The Russian hacking group Gamaredon is carrying out phishing attacks on Ukrainian organizations, using decoys related to troop movements to spread the Remcos RAT remote access trojan.
The Russian hacking group Gamaredon is carrying out phishing attacks on Ukrainian organizations, using decoys related to troop movements to spread the Remcos RAT remote access trojan.
Cisco Talos researchers have discovered that attackers are sending ZIP archives with LNK files disguised as Microsoft Office documents, which when opened run PowerShell scripts to download malware from servers in Russia and Germany.
First, hackers use LNK files containing PowerShell code to download and execute the next stages of the attack. The second stage involves downloading a ZIP archive with a malicious DLL library, which, through the DLL side-loading technique, launches the Remcos RAT, which gives hackers remote access to infected systems.
| Names of infected files |
| 3079807576 (Shashylo O.V)/SHASHYLO Oleksandr Vitaliyovych.docx.lnk |
3151721177 (Rybak S. V)/RYBAK Stanislav Viktorovych.docx.lnk |
3407607951 (Zholob V.V)/ZHOLOB Vladislav Viktorovych.docx.lnk |
3710407173 (Gur'ev P.A)/GUR'EV Pavel Andriyovych.docx.lnk |
Probable location of communication nodes, EW installations and enemy UAV units. SOUTH OF THE RED ARMY.docx.lnk |
GUR'EV Pavlo Andriyovych.docx.lnk |
Coordinates of enemy takeoffs in 8 days (Krasnoarmeysk).xlsx.lnk |
Enemy positions west and south-west.xlsx.lnk |
FISHERMAN Stanislav Viktorovich.docx.lnk |
SHASHYLO Oleksandr Vitaliyovych.docx.lnk |
The virus distribution campaign consists of four large phishing clusters that impersonate the US Central Intelligence Agency, the Russian Volunteer Corps, the Legion of Freedom, and Hochu Zhit, a hotline for receiving appeals from Russian servicemen in Ukraine requesting to surrender to the Armed Forces of Ukraine.

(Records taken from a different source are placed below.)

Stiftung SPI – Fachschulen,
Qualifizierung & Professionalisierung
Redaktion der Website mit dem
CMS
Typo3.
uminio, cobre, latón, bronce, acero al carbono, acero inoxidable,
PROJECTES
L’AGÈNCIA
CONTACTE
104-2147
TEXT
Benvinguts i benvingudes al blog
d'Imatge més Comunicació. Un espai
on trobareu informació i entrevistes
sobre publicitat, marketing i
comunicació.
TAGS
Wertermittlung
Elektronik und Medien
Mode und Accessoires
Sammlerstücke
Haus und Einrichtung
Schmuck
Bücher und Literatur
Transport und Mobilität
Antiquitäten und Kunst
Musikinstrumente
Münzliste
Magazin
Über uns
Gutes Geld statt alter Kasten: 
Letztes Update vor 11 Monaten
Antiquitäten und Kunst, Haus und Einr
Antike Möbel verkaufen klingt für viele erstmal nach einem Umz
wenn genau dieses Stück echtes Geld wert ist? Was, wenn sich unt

Attackers use Google Forms and email responses to collect personal information about victims, including their political views, unhealthy habits, and physical fitness.

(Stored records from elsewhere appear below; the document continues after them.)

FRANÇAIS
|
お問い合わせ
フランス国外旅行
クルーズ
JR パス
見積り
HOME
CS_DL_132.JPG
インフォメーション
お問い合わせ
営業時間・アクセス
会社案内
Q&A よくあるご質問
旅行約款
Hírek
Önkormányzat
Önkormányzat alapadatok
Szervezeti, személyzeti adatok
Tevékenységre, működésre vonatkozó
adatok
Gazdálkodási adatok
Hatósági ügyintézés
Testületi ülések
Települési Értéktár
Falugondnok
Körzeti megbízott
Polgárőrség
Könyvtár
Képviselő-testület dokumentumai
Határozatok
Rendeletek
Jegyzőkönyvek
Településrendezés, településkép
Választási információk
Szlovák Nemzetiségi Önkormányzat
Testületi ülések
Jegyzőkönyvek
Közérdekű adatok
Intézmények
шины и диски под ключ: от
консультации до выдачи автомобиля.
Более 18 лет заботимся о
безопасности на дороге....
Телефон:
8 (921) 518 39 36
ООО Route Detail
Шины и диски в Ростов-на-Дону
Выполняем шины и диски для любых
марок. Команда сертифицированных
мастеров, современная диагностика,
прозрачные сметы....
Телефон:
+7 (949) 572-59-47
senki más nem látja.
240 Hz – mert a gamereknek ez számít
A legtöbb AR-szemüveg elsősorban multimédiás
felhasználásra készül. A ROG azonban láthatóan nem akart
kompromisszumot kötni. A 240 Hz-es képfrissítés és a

Gamaredon, also known as UAC-0010 and Armageddon, has been active since at least 2013 and is associated with the Russian Federal Security Service (FSB). The group specializes in cyber espionage and data theft, focusing its attacks primarily on Ukrainian government institutions. Previously, a service called Tryzub was created in Ukraine to simulate the behavior of Armageddon and Sandworm hackers for further study.
Ukraine is constantly suffering from cyberattacks from the enemy, and the case with Ukrzaliznytsia is a good illustration that the enemy is investing considerable resources to undermine the digital infrastructure. We recall that we previously spoke with the Director General of the National Cybersecurity Directorate of Romania about the current state of European cybersecurity.